Dowser · 28/02/2019 14:04

Op..we have only half your disposable income to live on...but mygod we love and enjoy life.
We have whatever we want when we want it.

That’s what life is all about.

He’s greedy..plain and simple and will suck the joy out of every lovely moment.

Even my first husband who everyone here knows was a first degree WANKER was generous to a fault.

If you can’t change this situation...then change the man because believe me, he will make your life he’ll.

He charged you a fine of £20 for buying £6 chicken
,...he’d have got a great big OFF from me, with whatever expletive before it you preferred to use.

averylongtimeago · 28/02/2019 14:05

He "fined" you?!!!!
Come on OP, you know this isn't right.
He is not your owner, a marriage should be a partnership of equals.

It is ok for one partner to say: I think we should budget carefully, and then for both to agree on how much they can afford.
It is not ok for one person to lay the law down and set "rules" for the other.

You are not a slave or employee- stop acting like one!

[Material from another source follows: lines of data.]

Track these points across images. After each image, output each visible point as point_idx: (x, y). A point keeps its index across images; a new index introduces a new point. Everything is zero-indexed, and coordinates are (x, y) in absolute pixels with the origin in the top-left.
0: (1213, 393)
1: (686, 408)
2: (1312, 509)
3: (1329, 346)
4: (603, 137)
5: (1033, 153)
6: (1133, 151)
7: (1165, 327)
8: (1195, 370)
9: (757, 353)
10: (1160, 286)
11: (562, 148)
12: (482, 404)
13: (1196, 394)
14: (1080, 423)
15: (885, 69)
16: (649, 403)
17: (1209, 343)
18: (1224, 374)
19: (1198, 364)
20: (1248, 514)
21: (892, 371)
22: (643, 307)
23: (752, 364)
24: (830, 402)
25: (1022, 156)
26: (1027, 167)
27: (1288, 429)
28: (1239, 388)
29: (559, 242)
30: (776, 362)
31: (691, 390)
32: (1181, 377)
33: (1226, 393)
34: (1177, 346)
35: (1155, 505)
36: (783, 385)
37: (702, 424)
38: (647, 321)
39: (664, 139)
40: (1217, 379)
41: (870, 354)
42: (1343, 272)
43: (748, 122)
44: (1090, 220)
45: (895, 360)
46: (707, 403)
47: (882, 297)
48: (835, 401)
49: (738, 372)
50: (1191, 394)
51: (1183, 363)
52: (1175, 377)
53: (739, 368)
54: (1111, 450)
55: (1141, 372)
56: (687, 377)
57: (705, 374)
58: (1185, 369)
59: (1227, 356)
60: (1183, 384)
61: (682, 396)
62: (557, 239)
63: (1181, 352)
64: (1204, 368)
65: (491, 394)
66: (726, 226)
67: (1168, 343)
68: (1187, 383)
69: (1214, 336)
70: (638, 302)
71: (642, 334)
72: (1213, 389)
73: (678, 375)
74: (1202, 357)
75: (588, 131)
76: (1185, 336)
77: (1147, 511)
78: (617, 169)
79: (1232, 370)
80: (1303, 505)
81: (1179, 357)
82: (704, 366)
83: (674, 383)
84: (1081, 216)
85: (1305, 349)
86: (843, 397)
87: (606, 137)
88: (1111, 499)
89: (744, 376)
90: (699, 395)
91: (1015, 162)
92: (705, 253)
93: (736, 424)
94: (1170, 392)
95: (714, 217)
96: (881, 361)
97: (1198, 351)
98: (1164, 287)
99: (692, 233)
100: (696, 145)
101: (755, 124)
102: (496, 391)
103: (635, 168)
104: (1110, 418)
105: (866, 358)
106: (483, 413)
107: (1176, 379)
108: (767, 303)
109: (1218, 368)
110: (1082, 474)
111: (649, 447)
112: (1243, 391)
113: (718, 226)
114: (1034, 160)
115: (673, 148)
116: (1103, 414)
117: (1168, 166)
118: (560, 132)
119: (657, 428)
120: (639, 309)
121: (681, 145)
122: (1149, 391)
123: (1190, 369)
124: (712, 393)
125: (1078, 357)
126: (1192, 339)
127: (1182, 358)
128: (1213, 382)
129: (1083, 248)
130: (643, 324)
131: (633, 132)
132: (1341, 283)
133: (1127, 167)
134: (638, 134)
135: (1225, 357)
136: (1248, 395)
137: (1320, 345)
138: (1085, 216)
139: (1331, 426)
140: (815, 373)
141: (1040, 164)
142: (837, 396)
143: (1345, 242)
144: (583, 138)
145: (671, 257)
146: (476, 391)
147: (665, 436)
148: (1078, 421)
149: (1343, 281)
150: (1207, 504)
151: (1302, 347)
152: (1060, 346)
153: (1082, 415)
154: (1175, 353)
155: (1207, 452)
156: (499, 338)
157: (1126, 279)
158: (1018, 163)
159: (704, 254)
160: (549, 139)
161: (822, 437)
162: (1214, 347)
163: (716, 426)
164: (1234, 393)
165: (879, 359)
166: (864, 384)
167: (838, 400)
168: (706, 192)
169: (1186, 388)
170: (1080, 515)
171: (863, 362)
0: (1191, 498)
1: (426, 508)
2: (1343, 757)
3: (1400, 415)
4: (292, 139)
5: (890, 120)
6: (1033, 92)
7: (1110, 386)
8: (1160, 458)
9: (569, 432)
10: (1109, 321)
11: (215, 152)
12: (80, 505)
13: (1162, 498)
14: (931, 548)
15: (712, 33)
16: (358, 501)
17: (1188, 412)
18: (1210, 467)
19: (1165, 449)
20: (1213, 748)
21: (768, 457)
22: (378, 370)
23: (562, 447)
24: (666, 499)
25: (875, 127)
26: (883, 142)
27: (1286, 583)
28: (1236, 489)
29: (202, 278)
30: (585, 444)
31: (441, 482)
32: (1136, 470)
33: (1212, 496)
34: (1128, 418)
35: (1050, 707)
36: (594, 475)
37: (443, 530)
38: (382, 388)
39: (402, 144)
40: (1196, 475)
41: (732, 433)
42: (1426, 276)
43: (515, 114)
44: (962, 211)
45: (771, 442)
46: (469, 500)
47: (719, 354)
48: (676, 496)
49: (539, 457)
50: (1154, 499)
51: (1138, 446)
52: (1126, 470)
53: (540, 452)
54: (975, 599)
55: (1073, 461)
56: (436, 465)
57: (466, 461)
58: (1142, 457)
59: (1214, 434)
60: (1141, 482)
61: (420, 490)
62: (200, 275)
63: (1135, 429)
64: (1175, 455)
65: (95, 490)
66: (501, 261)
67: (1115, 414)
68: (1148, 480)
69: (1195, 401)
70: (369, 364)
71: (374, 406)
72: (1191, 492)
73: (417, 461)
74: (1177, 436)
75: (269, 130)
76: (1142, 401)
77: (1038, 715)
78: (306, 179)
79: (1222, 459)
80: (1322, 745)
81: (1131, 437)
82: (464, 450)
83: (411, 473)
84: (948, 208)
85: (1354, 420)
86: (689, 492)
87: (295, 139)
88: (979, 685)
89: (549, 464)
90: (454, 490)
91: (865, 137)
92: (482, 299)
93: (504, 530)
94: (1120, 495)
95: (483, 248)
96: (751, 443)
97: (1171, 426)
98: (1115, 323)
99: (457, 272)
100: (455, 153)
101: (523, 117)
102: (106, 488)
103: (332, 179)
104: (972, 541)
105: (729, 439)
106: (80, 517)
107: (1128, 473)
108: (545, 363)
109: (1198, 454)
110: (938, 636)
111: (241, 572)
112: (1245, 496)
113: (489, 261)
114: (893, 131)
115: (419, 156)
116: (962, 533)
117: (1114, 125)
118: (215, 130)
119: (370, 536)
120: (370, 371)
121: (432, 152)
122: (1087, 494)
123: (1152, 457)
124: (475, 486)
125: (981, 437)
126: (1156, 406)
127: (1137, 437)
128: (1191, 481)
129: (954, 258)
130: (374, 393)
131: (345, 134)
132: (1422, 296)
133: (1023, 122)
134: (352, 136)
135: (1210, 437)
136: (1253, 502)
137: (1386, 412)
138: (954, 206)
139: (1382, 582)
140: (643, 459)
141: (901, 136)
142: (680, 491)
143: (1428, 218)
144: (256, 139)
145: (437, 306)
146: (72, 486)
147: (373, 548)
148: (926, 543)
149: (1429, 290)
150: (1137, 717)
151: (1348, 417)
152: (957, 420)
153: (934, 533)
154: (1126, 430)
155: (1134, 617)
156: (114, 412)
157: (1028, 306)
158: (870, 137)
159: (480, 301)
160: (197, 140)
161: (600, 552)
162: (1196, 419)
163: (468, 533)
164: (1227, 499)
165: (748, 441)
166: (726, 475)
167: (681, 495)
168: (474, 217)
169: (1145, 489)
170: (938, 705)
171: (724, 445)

user1471426142 · 28/02/2019 14:06

He made you pay a fine? Why didn’t you say no? Bloody hell he sounds vile. Do you really want to live like this for the rest of your life? Does he really not understand that a child shouldn’t be living off tinned ravioli? It’s one thing to inflict a shit diet on himself but a very different thing to enforce it on you and your child.

You’ve heard from people on here that are on really tight budgets through need that are desperately trying to prioritise their children’s diet How can you live like this when you don’t need to? I’m sorry for all of the questions but I find it really baffling at your level of income.